Dal 1928, quando fu inventata la prima incarnazione del Partito Rivoluzionario Istituzionale (PRI), e fino alla fine del secolo, il paese è stato governato da un dispositivo autoritario centrato sul presidente della Repubblica. Dal 2000, il PRI è diventato una coalizione instabile di mafie locali, che ha mantenuto un certo controllo nella maggior parte degli Stati e in molti municipi, e ha mantenuto relazioni tese e ambigue con gli intrusi che hanno governato dal 2000 al 2012, le cui instabilità e disavventure hanno contribuito a smantellare il dispositivo, senza abbandonare l’esercizio autoritario. Le mafie locali legate al PRI sembravano essersi riaggregate nel 2012, quando la coalizione riconquistò la presidenza. Si pensava che avrebbero potuto ricostruire il dispositivo, ma questo si è rivelato impossibile. Indipendentemente dalle incredibili inettitudini di chi lo capeggiava, era evidente che il dispositivo stesso non poteva più essere utilizzato come prima. A poco a poco, coloro che dal 2018 cercano di utilizzarlo per il proprio progetto ne stanno diventando consapevoli.
Questo crollo dell’apparato governativo non si verifica solo in Messico. La dissoluzione della forma politica del capitalismo, dello Stato-nazione democratico, è in corso ovunque. Negli ultimi decenni, nell’ora della trans-nazionalizzazione, le grandi imprese hanno trovato in questa forma politica un ostacolo, piuttosto che un alleato o uno strumento. Esse vi ricorrono solo quando hanno bisogno delle forze di sicurezza per l’esercizio del controllo, dell’espropriazione, dell’occupazione o della distruzione in cui sono impegnati. Questo sta dando loro un’accumulazione e una concentrazione senza precedenti.
Una parte molto significativa di coloro che sono andati a votare lo ha fatto senza impegno nei confronti di partiti o candidati. Non credono più nelle loro promesse o nelle loro azioni. Ma non osano abbandonare il meccanismo perché, così facendo, pensano che si produrrebbe in loro un senso di irresponsabilità o vuoto. Pochissimi osano pensare alla realtà sociale e politica senza il riferimento dello Stato.

È un fatto molto generale nel mondo. La gente non può immaginare come sarebbe la vita di tutti i giorni se non ci fosse qualcuno responsabile del governo, una persona o un partito per formulare le regole generali e dare istruzioni. È paradossale che ciò accada anche al popolo messicano, così incline alla disobbedienza, così incline a resistere agli ordini dall’alto.
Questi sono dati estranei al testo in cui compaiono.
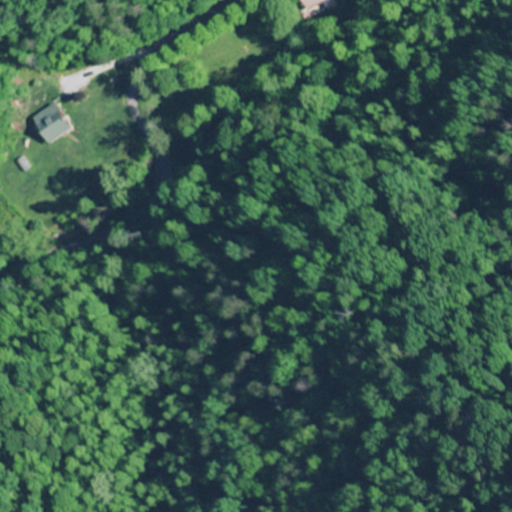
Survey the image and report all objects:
building: (320, 5)
building: (278, 62)
building: (55, 122)
road: (157, 157)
Anche se può sembrare assurdo, è essenziale inserire nell’analisi la questione patriarcale, le migliaia di anni di pensiero in cui si è pensato che la nostra convivenza richieda forme di comando, dominio e controllo. Non riusciamo proprio a immaginare un mondo in cui possiamo effettivamente governarci da soli, senza che qualcuno lo faccia per noi, e presumibilmente in nostro nome. Questo è il vero problema: costruire un’alternativa vera, al di là dello Stato, così come però molti gruppi e popoli hanno già iniziato a fare. È la sola speranza per porre fine all’orrore attuale e iniziare il complicato compito della rigenerazione.